There has been a long debate on the benefits or dangers of having guns in public places. The idea of self-defense in populated areas is questioned by many because of the risk of hitting an unintended target. In other words, they see you as a danger and not an asset because of injuries you could inflict on the innocent by trying to help. But what is the alternative? Hunker down and hope the mad gunman doesn’t shoot you before the police can arrive?
For this discussion, I’m not going to look at laws meant to prohibit criminals from carrying weapons in public, or weapons that are carried in the open. Instead, I will focus on law-abiding citizens who choose to carry a concealed gun in a populated place. Each argument should be given careful consideration. But in the end, everyone has to make a decision on where to carry a firearm. What will yours be?
What makes people want to carry in public?
With the long history of mass shootings, tensions rise when the topic of guns in public comes up. The fear of a crazed madman with a gun is one reason people choose to carry a gun for self-defense in the first place.
On October 16, 1991, George Hennard drove his truck through the front doors of Luby’s Café in Killeen, Texas. He got out of his truck with two handguns and started shooting anyone he could see. Suzanna Gratia Hupp was one of the people in the restaurant that day. She had her concealed carry permit and carried a weapon anywhere the law allowed. But Texas didn’t allow people to carry a gun in a restaurant, so she had left her gun in the car. She watched Hennard as he walked through the building shooting one person after another. Suzanna’s parents were with her that day and both were shot and killed. Law enforcement arrived quickly and exchanged shots with Hennard before he killed himself.
For this horrific event, what else could have been done? The police were called. They arrived and confronted the shooter. But in the short time before police could arrive, Hennard murdered 23 people and injured another 27. This shooting would remain the deadliest shooting in US history for 16 years until the Virginia Tech shooting took place.
Incidents like this bring the subject of guns under a microscope. But criminals having guns and law-abiding citizens having guns are two different things.
Do laws protect us from public shootings?
We have laws that prohibit criminals from carrying weapons. We also have laws that make it illegal to shoot people. But if a person has decided they don’t care about the consequences of laws or even if they live, how can they be stopped? Making more laws and restrictions is not the answer. Being able to stop the shooter as quickly as possible yields the best results. Waiting for the police is not always the quickest way to stop a shooter. Police respond as fast as possible when they get the call, but they don’t know what they don’t know. When a shooting takes place, they can’t respond until it’s already happening and someone has called them.

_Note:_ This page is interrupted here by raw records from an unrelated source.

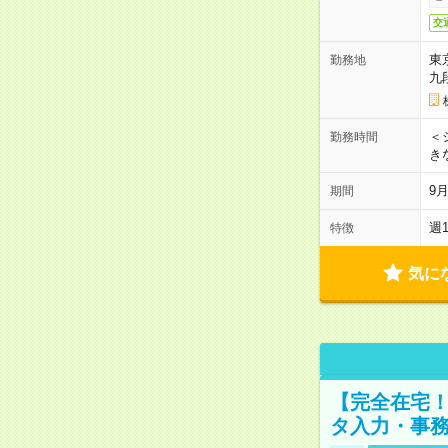
交
東
勤務地
九
＜シ
勤務時間
き
9
期間
週
特徴
気に
【完全在宅！
タ入力・事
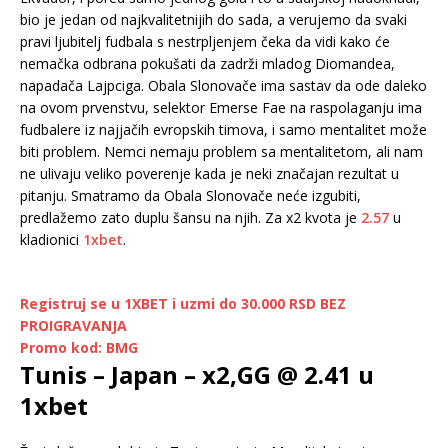
bio je jedan od najkvalitetnijih do sada, a verujemo da svaki
pravi ljubitelj fudbala s nestrpljenjem čeka da vidi kako će
nemačka odbrana pokušati da zadrži mladog Diomandea,
napadača Lajpciga. Obala Slonovače ima sastav da ode daleko
na ovom prvenstvu, selektor Emerse Fae na raspolaganju ima
fudbalere iz najjačih evropskih timova, i samo mentalitet može
biti problem. Nemci nemaju problem sa mentalitetom, ali nam
ne ulivaju veliko poverenje kada je neki značajan rezultat u
pitanju. Smatramo da Obala Slonovače neće izgubiti,
predlažemo zato duplu šansu na njih. Za x2 kvota je
2.57
u
kladionici
1xbet
.
Registruj se u 1XBET i uzmi do 30.000 RSD BEZ
PROIGRAVANJA
Promo kod: BMG
Tunis – Japan – x2,GG @ 2.41 u
1xbet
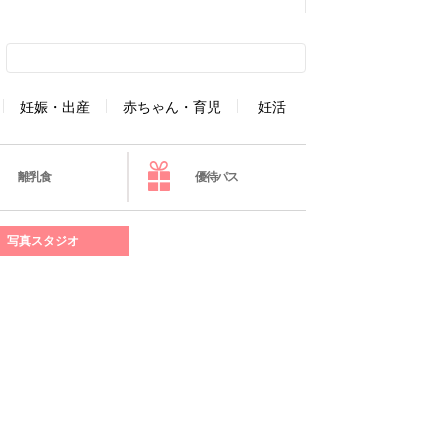
妊娠・出産
赤ちゃん・育児
妊活
離乳食
優待パス
写真スタジオ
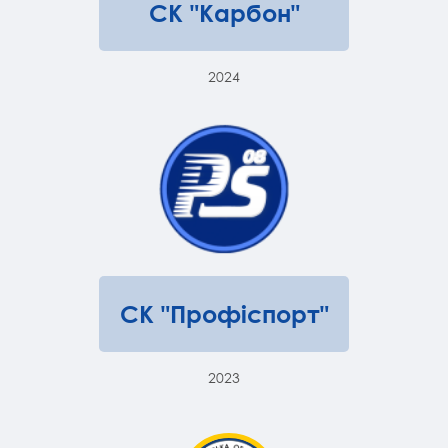
СК "Карбон"
2024
СК "Профіспорт"
2023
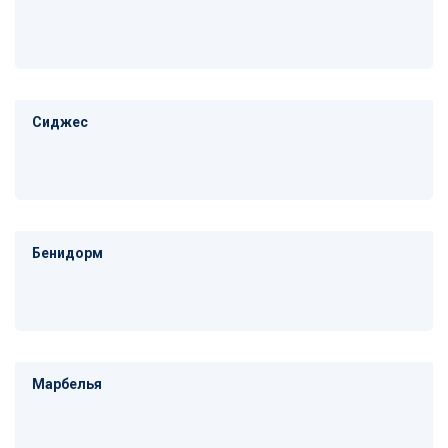
Сиджес
Бенидорм
Марбелья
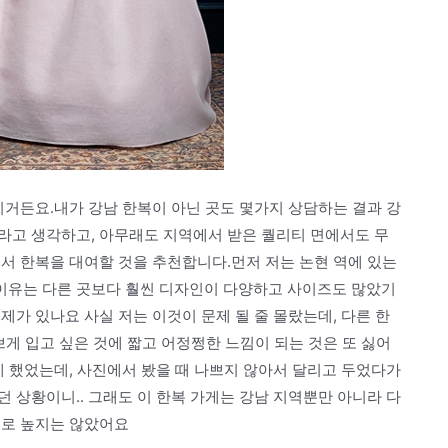
니거든요.내가 강남 한복이 아닌 곳도 몇가지 상담하는 결과 강
라고 생각하고, 아무래도 지역에서 받은 퀄리티 면에서도 무
서 한복을 대여할 것을 추천합니다.먼저 저는 논현 역에 있는
이유는 다른 곳보다 훨씬 디자인이 다양하고 사이즈도 많았기
제가 있나요 사실 저는 이것이 문제 될 줄 몰랐는데, 다른 한
쁘게 입고 싶은 것에 짧고 어정쩡한 느낌이 되는 것은 또 싫어
게 했었는데, 사진에서 봤을 때 나쁘지 않아서 달리고 두었다가
 상황이니.. 그래도 이 한복 가게는 강남 지역뿐만 아니라 다
으로 높지는 않았어요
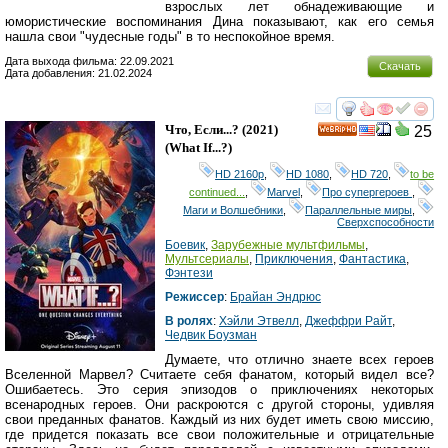
взрослых лет обнадеживающие и
юмористические воспоминания Дина показывают, как его семья
нашла свои "чудесные годы" в то неспокойное время.
Дата выхода фильма: 22.09.2021
Скачать
Дата добавления: 21.02.2024
смотреть
инте
Что, Если...?
(2021)
25
HD
(
What If...?
)
HD 2160р
,
HD 1080
,
HD 720
,
to be
continued...
,
Marvel
,
Про супергероев
,
Маги и Волшебники
,
Параллельные миры
,
Сверхспособности
Боевик
,
Зарубежные мультфильмы
,
Мультсериалы
,
Приключения
,
Фантастика
,
Фэнтези
Режиссер
:
Брайан Эндрюс
В ролях
:
Хэйли Этвелл
,
Джеффри Райт
,
Чедвик Боузман
Думаете, что отлично знаете всех героев
Вселенной Марвел? Считаете себя фанатом, который видел все?
Ошибаетесь. Это серия эпизодов о приключениях некоторых
всенародных героев. Они раскроются с другой стороны, удивляя
свои преданных фанатов. Каждый из них будет иметь свою миссию,
где придется показать все свои положительные и отрицательные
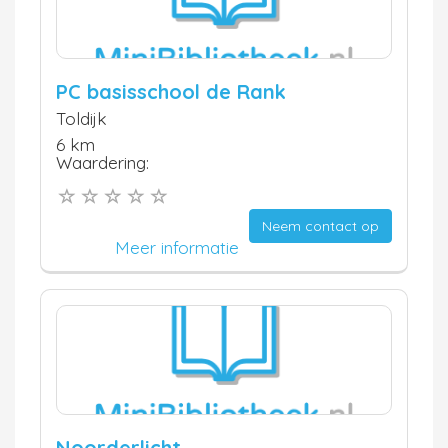
PC basisschool de Rank
Toldijk
6 km
Waardering:
Neem contact op
Meer informatie
Noorderlicht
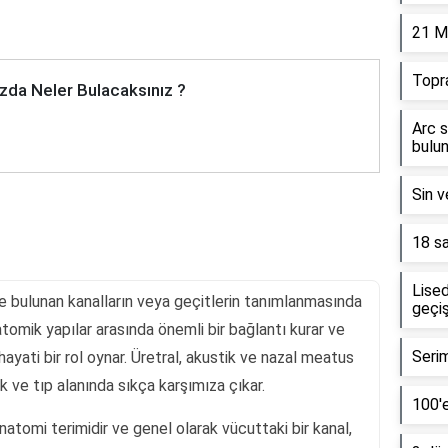
21 M
Topr
zda Neler Bulacaksınız ?
Arc s
bulun
Sin v
18 sa
Lised
e bulunan kanalların veya geçitlerin tanımlanmasında
geçiş
natomik yapılar arasında önemli bir bağlantı kurar ve
Serim
hayati bir rol oynar. Üretral, akustik ve nazal meatus
lık ve tıp alanında sıkça karşımıza çıkar.
100'e
natomi terimidir ve genel olarak vücuttaki bir kanal,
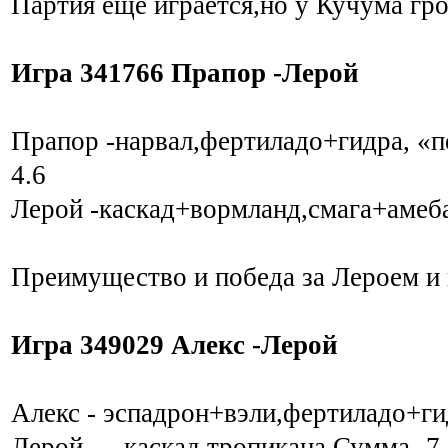
Партия еще играется,но у Кучума гр
Игра 341766 Прапор -Лерой
Прапор -нарвал,фертиладо+гидра, «п
4.6
Лерой -каскад+вормланд,смага+амеба
Преимущество и победа за Лероем и в
Игра 349029 Алекс -Лерой
Алекс - эспадрон+вэли,фертиладо+ги
Лерой — каскад,тропикана.Сумма -7.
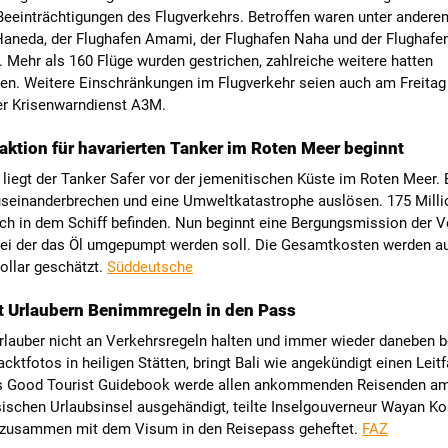
Beeinträchtigungen des Flugverkehrs. Betroffen waren unter andere
Haneda, der Flughafen Amami, der Flughafen Naha und der Flughafe
Mehr als 160 Flüge wurden gestrichen, zahlreiche weitere hatten
en. Weitere Einschränkungen im Flugverkehr seien auch am Freitag
der Krisenwarndienst A3M.
ktion für havarierten Tanker im Roten Meer beginnt
 liegt der Tanker Safer vor der jemenitischen Küste im Roten Meer. 
useinanderbrechen und eine Umweltkatastrophe auslösen. 175 Milli
ich in dem Schiff befinden. Nun beginnt eine Bergungsmission der V
bei der das Öl umgepumpt werden soll. Die Gesamtkosten werden a
ollar geschätzt.
Süddeutsche
et Urlaubern Benimmregeln in den Pass
Urlauber nicht an Verkehrsregeln halten und immer wieder daneben
cktfotos in heiligen Stätten, bringt Bali wie angekündigt einen Leit
s Good Tourist Guidebook werde allen ankommenden Reisenden am
ischen Urlaubsinsel ausgehändigt, teilte Inselgouverneur Wayan Kos
 zusammen mit dem Visum in den Reisepass geheftet.
FAZ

When teaching CCW classes I remind the students that we (law enforcement) do not have a crystal ball that tells us where to be and when. Like it or not, the police are mostly a reactive agency. Something happens and we respond. But a lot can happen in a short period of time, and by then it could be too late. The “no guns allowed” sign and all the laws in the world cannot stop someone from physically carrying out a violent act if they no longer care about laws and consequences. Laws have the most effect when the consequences of breaking those laws are carried out. Our society has failed miserably at that, and criminals are constantly being released from prisons and jails only to commit more crimes. But that discussion is for another day.
Guns in Public Places — Good or Bad?
The most obvious and most argued reason why guns are dangerous in public places is that if an armed citizen is trying to help and starts shooting toward the bad guy, they could hit someone else in the process. Another argument is that police will have a harder time stopping the shooter if there are multiple people shooting guns when the police arrive. Could any of these things happen? The answer is yes, but is this a common issue every time there is a mass shooting? That answer, my friend, is no.
On July 17, 2022, Elisjsha Dicken shot and killed a person who opened fire in the food court of an Indiana mall. Three people were killed before Dicken fired 10 rounds, stopping the shooter without injuring anyone else. If he had not acted, this would have no doubt been another large-scale mass shooting in the history books. There were no armed citizens at Luby’s Café, and 23 people died. The Virginia Tech shooting ended with 33 people murdered. That list could go on and on.
While the arguments against guns in public places should be taken into consideration when training, it doesn’t address the problem. It only addresses a ‘what if’ scenario and not the real issue. Arguments against guns in public places also open the door for gun restrictions and therefore restrict the rights of the American people. This goes much deeper than just the argument about carrying a weapon in public. It gives more control and power to the government, and they are not supposed to have all the power. The people are.
Every law-abiding citizen should have the right to carry a weapon for self-defense. The most populated areas are the most vulnerable places to be. If someone starts shooting, someone with a gun needs to stop them. This could be the police or a law-abiding citizen who decides to act because the police are not there yet. For those who choose to carry in public areas, train with your weapon and be familiar with the holster and weapon you have chosen to carry.